Top of The input

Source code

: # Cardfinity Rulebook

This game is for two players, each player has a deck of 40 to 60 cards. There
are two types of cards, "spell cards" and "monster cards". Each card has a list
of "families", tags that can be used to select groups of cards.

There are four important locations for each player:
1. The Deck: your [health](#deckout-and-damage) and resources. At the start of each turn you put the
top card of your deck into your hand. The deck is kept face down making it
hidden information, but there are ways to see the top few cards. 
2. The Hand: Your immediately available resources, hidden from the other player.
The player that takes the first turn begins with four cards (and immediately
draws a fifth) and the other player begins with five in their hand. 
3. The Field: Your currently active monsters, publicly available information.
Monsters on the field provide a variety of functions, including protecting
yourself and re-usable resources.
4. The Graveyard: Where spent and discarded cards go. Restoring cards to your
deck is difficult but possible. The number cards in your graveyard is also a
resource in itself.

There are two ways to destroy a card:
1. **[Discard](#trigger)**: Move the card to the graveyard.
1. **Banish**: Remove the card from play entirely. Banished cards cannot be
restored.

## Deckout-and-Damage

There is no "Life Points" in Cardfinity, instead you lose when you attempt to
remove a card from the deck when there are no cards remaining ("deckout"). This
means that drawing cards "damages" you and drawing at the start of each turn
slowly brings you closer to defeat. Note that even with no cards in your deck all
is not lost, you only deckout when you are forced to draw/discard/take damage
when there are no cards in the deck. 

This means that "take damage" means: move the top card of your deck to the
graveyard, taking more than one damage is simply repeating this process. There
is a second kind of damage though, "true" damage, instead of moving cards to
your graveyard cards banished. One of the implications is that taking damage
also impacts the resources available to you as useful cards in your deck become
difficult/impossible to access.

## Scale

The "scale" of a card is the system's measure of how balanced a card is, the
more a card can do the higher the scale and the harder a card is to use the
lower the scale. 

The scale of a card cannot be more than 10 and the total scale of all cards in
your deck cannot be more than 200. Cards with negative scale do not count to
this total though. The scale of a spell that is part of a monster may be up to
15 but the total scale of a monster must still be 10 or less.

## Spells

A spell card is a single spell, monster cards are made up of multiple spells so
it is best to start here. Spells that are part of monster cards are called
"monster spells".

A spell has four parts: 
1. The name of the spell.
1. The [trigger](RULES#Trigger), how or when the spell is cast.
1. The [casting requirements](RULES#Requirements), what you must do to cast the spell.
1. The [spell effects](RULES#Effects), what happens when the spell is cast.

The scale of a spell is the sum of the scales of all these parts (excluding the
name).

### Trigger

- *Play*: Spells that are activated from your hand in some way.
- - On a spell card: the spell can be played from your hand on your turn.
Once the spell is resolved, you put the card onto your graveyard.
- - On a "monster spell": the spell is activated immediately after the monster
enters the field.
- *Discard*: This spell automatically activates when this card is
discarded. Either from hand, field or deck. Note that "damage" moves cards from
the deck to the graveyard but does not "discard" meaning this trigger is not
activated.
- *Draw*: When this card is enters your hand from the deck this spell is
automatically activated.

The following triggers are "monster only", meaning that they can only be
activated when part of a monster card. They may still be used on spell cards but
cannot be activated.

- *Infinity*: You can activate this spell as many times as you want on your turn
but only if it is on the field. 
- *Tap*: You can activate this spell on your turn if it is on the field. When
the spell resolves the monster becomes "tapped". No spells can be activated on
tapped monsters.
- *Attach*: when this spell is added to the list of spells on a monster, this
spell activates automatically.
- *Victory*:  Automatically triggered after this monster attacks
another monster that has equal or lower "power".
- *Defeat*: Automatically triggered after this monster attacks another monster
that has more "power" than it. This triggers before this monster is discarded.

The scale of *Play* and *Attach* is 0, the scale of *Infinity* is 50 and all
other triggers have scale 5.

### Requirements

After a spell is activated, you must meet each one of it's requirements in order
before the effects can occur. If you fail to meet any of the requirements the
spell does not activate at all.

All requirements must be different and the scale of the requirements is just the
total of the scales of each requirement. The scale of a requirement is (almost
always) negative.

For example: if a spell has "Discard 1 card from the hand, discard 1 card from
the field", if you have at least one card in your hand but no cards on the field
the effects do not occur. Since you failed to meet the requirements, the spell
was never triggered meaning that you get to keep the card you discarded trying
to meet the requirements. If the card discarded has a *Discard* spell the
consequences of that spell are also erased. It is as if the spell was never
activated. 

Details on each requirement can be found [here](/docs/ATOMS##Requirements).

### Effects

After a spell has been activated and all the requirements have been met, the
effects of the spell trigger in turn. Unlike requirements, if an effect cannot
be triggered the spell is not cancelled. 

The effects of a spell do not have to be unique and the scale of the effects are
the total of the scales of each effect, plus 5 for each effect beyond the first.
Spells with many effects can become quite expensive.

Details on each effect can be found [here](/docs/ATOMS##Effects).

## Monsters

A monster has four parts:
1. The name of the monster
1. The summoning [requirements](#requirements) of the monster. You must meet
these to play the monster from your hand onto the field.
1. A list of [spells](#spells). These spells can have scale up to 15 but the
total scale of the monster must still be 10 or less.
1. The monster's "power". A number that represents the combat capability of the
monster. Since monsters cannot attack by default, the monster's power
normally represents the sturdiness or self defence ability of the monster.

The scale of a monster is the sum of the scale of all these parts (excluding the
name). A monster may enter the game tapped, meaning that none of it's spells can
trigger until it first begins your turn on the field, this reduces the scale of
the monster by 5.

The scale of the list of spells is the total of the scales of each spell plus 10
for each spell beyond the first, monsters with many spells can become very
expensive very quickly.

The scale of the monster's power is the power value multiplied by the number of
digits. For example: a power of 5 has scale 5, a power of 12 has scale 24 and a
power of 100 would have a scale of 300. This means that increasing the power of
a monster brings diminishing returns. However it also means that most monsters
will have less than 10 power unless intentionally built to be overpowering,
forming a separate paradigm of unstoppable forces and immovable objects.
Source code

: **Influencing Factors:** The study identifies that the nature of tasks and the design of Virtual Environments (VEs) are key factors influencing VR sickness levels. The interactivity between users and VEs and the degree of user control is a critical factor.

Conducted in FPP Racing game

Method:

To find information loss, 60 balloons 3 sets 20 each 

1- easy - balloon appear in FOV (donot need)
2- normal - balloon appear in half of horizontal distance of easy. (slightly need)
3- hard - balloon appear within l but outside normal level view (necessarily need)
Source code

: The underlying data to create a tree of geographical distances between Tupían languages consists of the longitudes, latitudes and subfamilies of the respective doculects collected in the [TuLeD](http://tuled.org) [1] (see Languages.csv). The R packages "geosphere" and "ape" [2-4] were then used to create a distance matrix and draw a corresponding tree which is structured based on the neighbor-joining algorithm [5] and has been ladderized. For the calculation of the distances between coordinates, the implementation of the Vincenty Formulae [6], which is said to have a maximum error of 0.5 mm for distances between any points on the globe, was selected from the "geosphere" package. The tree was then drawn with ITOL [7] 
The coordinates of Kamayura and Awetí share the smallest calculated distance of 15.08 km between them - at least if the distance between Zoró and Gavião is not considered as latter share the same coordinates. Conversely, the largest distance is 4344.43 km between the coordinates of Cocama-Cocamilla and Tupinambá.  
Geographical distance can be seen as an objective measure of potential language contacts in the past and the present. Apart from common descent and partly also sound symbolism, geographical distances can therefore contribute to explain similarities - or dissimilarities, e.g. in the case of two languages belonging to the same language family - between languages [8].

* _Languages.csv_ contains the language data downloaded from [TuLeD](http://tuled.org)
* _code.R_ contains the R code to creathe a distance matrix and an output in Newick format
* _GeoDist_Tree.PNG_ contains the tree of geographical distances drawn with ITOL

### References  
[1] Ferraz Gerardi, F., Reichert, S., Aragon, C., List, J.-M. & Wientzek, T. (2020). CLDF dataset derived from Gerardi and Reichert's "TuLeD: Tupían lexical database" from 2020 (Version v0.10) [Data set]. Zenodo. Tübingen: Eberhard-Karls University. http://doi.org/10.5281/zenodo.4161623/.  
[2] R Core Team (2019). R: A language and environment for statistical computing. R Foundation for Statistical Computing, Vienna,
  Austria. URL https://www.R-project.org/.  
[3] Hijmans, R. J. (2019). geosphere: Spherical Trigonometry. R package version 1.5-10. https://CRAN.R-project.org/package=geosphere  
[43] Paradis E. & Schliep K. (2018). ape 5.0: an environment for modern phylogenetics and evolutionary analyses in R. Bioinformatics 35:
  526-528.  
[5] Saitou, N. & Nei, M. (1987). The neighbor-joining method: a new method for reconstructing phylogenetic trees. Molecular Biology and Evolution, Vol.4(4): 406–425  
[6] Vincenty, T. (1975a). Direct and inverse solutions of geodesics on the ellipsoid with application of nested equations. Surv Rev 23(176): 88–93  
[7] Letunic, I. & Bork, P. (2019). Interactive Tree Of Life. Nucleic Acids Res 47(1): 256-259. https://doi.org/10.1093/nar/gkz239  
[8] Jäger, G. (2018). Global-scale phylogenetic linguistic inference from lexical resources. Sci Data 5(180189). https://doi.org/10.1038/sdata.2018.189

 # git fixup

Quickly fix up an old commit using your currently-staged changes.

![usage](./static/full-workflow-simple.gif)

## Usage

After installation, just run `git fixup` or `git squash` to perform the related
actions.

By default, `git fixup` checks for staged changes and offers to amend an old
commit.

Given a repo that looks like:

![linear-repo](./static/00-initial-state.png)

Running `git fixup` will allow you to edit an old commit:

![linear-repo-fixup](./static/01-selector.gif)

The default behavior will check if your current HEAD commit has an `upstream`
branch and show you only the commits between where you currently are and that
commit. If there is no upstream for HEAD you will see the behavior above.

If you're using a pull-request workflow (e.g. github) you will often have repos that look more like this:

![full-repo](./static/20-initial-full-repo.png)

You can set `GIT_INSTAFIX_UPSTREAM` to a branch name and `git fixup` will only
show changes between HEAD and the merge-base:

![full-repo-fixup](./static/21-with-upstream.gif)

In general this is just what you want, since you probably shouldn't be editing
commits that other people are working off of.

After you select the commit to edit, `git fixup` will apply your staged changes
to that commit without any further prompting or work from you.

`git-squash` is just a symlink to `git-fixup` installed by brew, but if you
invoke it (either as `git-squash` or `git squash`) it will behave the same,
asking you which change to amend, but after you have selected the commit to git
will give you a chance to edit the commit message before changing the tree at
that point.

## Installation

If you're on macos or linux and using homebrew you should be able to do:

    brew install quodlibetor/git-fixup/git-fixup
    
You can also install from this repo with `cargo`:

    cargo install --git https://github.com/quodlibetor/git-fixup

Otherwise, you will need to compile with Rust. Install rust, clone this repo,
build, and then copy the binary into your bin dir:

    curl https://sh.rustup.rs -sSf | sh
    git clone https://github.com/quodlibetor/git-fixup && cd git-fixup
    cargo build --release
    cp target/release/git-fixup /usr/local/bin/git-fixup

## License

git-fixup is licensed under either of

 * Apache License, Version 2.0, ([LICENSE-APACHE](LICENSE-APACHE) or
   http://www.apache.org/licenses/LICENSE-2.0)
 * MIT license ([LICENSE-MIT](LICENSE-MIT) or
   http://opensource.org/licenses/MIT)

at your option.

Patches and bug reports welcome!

Bottom of The input

What this task involves: Quote the data word for word, starting at the line that contains "a critical factor." and ending at the line that contains "To find information".

Result for this task:
: **Influencing Factors:** The study identifies that the nature of tasks and the design of Virtual Environments (VEs) are key factors influencing VR sickness levels. The interactivity between users and VEs and the degree of user control is a critical factor.

Conducted in FPP Racing game

Method:

To find information loss, 60 balloons 3 sets 20 each 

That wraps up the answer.